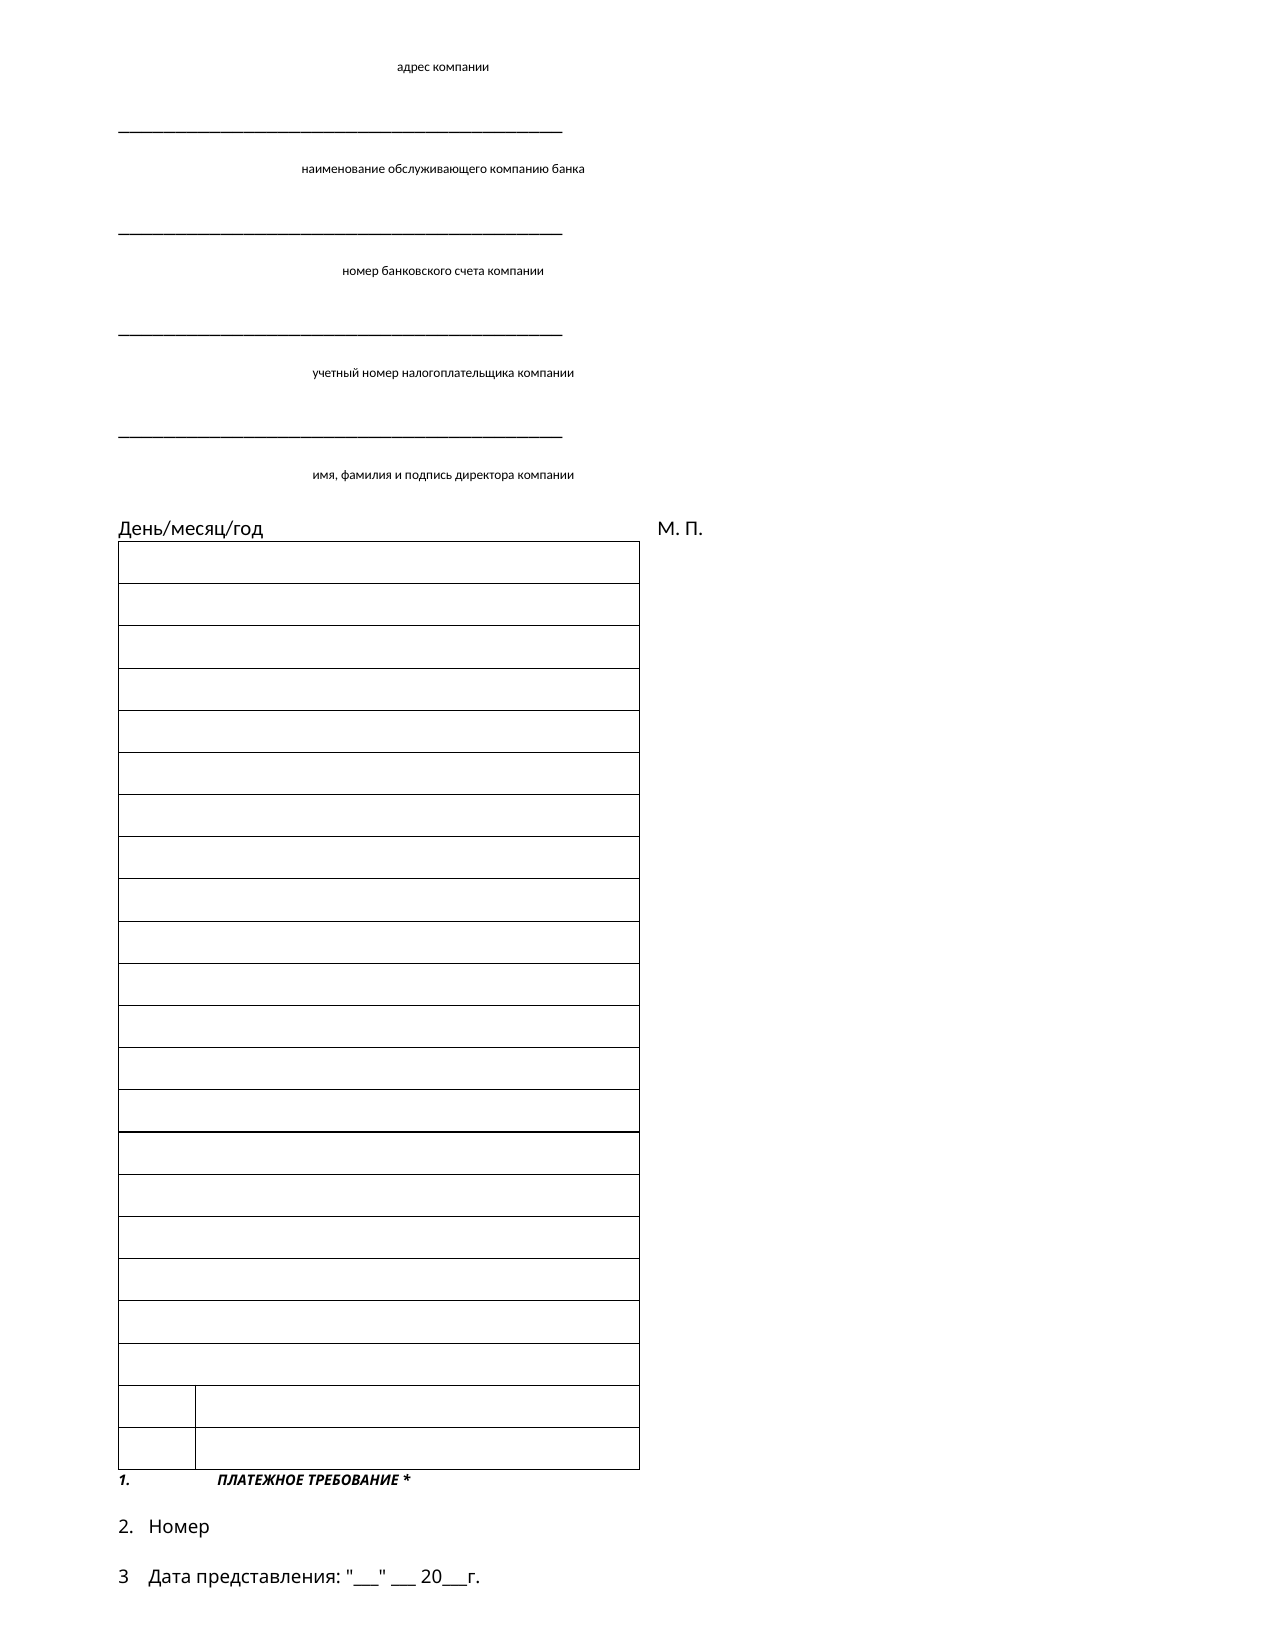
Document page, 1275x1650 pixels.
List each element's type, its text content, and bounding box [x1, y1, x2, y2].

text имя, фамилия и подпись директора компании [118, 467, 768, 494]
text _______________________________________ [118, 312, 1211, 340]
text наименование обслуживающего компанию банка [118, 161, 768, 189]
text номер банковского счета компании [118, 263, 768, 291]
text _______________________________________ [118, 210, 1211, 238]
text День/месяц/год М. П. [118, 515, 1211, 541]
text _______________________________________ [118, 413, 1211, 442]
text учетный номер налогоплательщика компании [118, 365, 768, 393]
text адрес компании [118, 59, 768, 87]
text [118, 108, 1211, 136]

- _Work order_: Your answer must be the line that contains "List each element's" and every line after it to the end of the records, reproduced exactly.

- _Task result_:
List each element's type, its text content, and bounding box [x1, y1, x2, y2].

text имя, фамилия и подпись директора компании [118, 467, 768, 494]
text _______________________________________ [118, 312, 1211, 340]
text наименование обслуживающего компанию банка [118, 161, 768, 189]
text номер банковского счета компании [118, 263, 768, 291]
text _______________________________________ [118, 210, 1211, 238]
text День/месяц/год М. П. [118, 515, 1211, 541]
text _______________________________________ [118, 413, 1211, 442]
text учетный номер налогоплательщика компании [118, 365, 768, 393]
text адрес компании [118, 59, 768, 87]
text [118, 108, 1211, 136]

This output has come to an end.